I can’t imagine purchasing a property without a full inspection, but I guess some people feel more confident in what they’re purchasing. Even though our plan was to tear down the existing home, we still had a full inspection done so we had a sense of what we might be dealing with during demolition. The inspection was actually enlightening. We learned that despite its appearance and age, the home was in surprisingly good condition. The floor joists were basically whole tree trunks, and showed almost none of the normal signs of rot. The basement was dry, even though it had been a pretty damp month and there was no sump pump. Most of the basic mechanical systems were either new or in good repair. The water test did come back negative, but that would be easy to fix with a filter or ultraviolet system. We already knew about the state of the septic system, but the inspector confirmed that it was cracked and taking on ground water. Learning that the house was in such good condition made us start to rethink the idea of completely tearing down the house. We started to wonder if we shouldn’t preserve this historical construction, which had held up so well for so long.
We also had the property lines surveyed. This was so we could better see where the property lines were, other than just the word of the owner. It was also important to us because the property does not actually have any frontage. It is accessed from the road by a right of way across a neighbor’s property.

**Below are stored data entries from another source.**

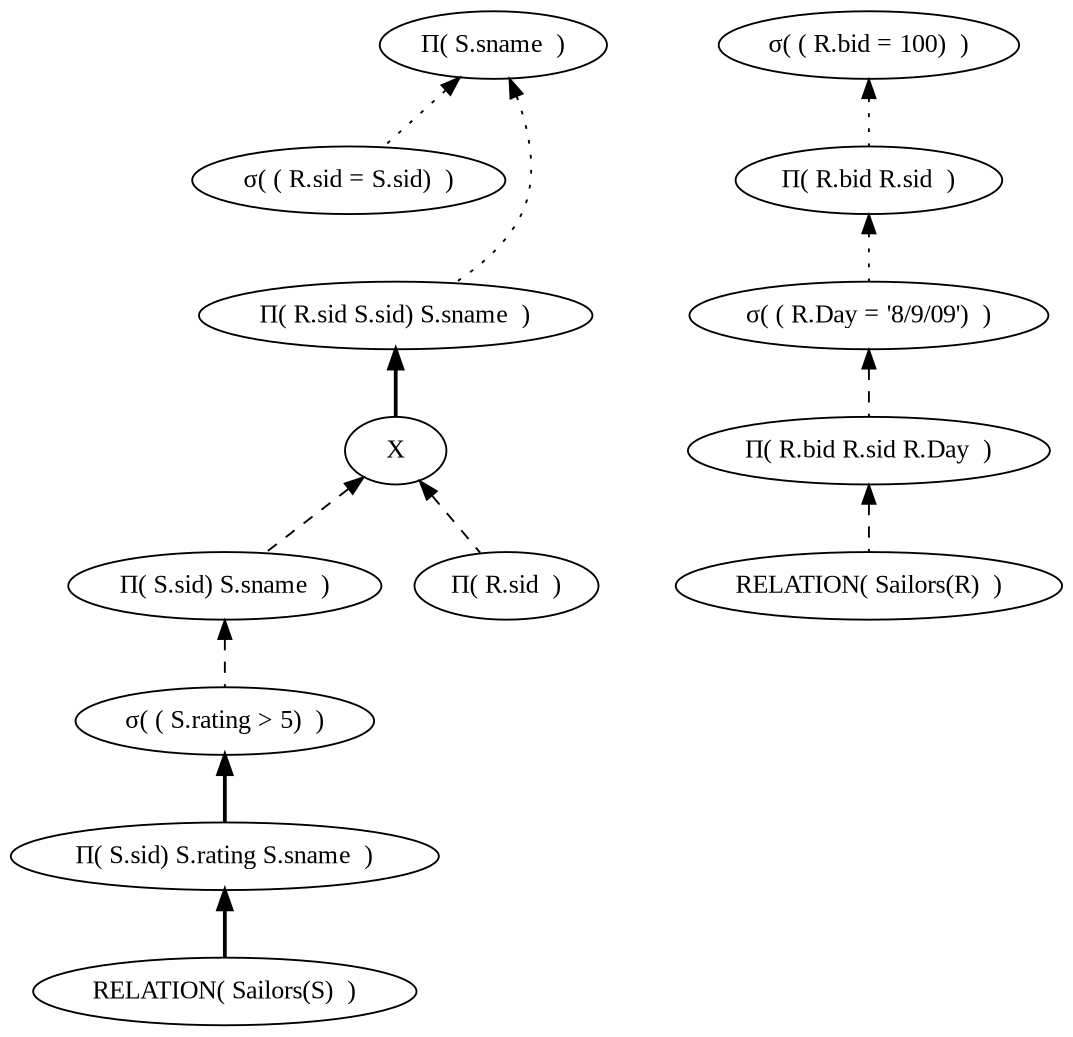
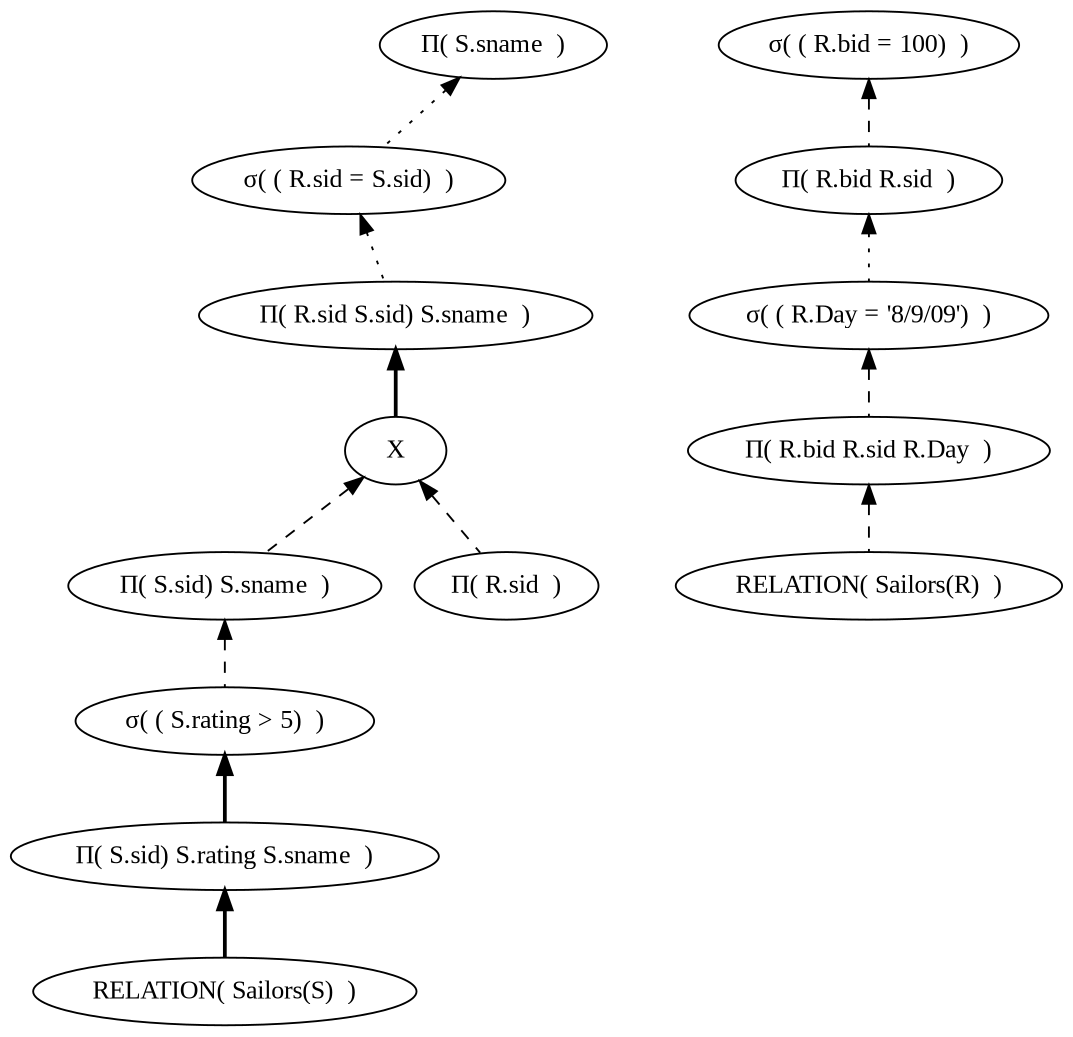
  digraph {
    fontname="Liberation Serif"
    node [fontname="Liberation Serif"]
    edge [dir=back fontname="Liberation Serif" style=dashed]
    n1 [label="&#928;( S.sname  )"]
    n2 [label="&#963;( ( R.sid = S.sid)  )"]
    n3 [label="&#928;( R.sid S.sid) S.sname  )"]
    n4 [label=X]
    n5 [label="&#928;( S.sid) S.sname  )"]
    n6 [label="&#928;( R.sid  )"]
    n7 [label="&#963;( ( S.rating > 5)  )"]
    n8 [label="&#928;( S.sid) S.rating S.sname  )"]
    n9 [label="RELATION( Sailors(S)  )"]
    n10 [label="&#963;( ( R.bid = 100)  )"]
    n11 [label="&#928;( R.bid R.sid  )"]
    n12 [label="&#963;( ( R.Day = '8/9/09')  )"]
    n13 [label="&#928;( R.bid R.sid R.Day  )"]
    n14 [label="RELATION( Sailors(R)  )"]
    n1 -> n2 [style=dotted]
-   n1 -> n3 [style=dotted]
+   n2 -> n3 [style=dotted]
    n3 -> n4 [style=bold]
    n4 -> n5
    n4 -> n6
    n5 -> n7
    n7 -> n8 [style=bold]
    n8 -> n9 [style=bold]
-   n10 -> n11 [style=dotted]
+   n10 -> n11
    n11 -> n12 [style=dotted]
    n12 -> n13
    n13 -> n14
  }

We wanted to be sure that there would be no legal problems regarding the right of way, so we made sure to research the deed for such and make sure it was included in our new deed.
During this inspection phase we received our first real setback. The seller’s attorney sent us a letter amending the seller’s disclosure. Where she had initially noted that there was no litigation against the property, we now learned that the health department had initiated litigation against the property for repair of the septic system. As I mentioned before, we knew the septic system was in poor condition and would need to be replaced. But now we learned that the health department was involved and would require us to install holding tanks and put money in escrow for replacing the system before the sale could go through. Since we had been planning to take out a construction loan, we had intended to include the price of the septic installation in that loan amount.
We spoke to our attorney and she spoke with the attorney for the health department, and explained our plans to build. Given our plans, the health department was willing to be more flexible in their arrangements, but we still had to agree to not occupy the house until temporary holding tanks or a new septic system were installed. This put an end to our plans to move in while we built, but in the end, this actually offered us a bit more flexibility in deciding whether to reuse the existing house or tear down and rebuild. So despite this hiccough, we moved forward to closing.